Inspector102 01-09-2015 07:55 AM

If this is a "dry" country, why would you need a wine cellar. Are there questionable activities going on here that someone should check. Maybe you are creating a "speak easy". Sounds like a neat project, any pictures available? trying to visualize the hidden access hatch configuration in my mind.

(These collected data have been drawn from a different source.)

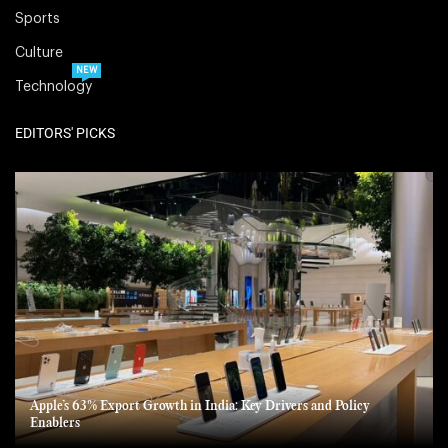
Sports
Culture
NEW
Technology
EDITORS' PICKS
Apple’s 63% Export Growth in India: Key Drivers and Policy
Enablers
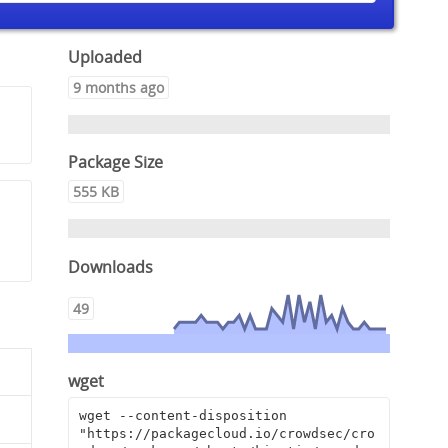
Uploaded
9 months ago
Package Size
555 KB
Downloads
49
wget
wget --content-disposition 
"https://packagecloud.io/crowdsec/cro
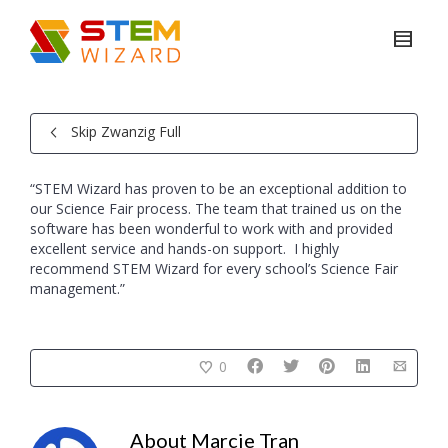
Skip Zwanzig Full
“STEM Wizard has proven to be an exceptional addition to
our Science Fair process. The team that trained us on the
software has been wonderful to work with and provided
excellent service and hands-on support. I highly
recommend STEM Wizard for every school’s Science Fair
management.”
0
About
Marcie Tran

Small mind, hard to visualize.

Ursus 01-09-2015 01:46 PM

He, he, Inspector you are pulling my leg.South African wines are exported all over the world.We just have a "dry" climate.Infrequent summer rainstorms intense but of short duration.High temperatures and low humidity due to our height above sea level.340 cloud free days a year on average.
And South Africans, like everybody else love a novelty , so the wine cellar doubles as a get together for all the "manne"where we watch our national sport - rugby and talk cars,sports, politics and wimmen in no particular order.You would feel right at home there.
Meanwhile the ladies are right where you would expect them.Catching a suntan on top of our heads.
Regards the hidden entry hatch.Imagine a bare concrete slab with a rectangular opening fitted with a hatch which swings up to open.On top of this slab and so also covering the hatch we have a closely slatted wooden pool deck.The part that covers the hatch area being separate but close fitting and thus capable of being lifted away to access the hatch and there you have it.
People who don't know about it miss it 90% of the time.
This whole project has made my house unique and will be a major selling point should I ever wish to sell..

danpik 01-09-2015 04:23 PM

Quote:

Originally Posted by Ursus (Post 1592913)
Forgot to mention: the old pool is now 1/3 filled with earth and has a smaller fibreglass pool shell of 4x3x1.2 metres filled with water in the middle 1/3 and the cellar with a concrete roof slab weighing 85 kg,s( about 180 lbs?) per square meter spread over 12 square meters eg. 1020 kg,s in total (2244 lbs)in the last 1/3.
So even if the unthinkable happens will she float, considering the drainage above?You tell me.......

The link and comment I posted was actually directed towards the original poster. Now that I see that you had to dredge up a 5 1/2 year old post, I would not have even added the comment. No doubt yours won't float if you cut at least one hole in the bottom.

Jim F 01-09-2015 05:02 PM

It sounds like the wine cellar in So. Africa could also double as a bomb shelter.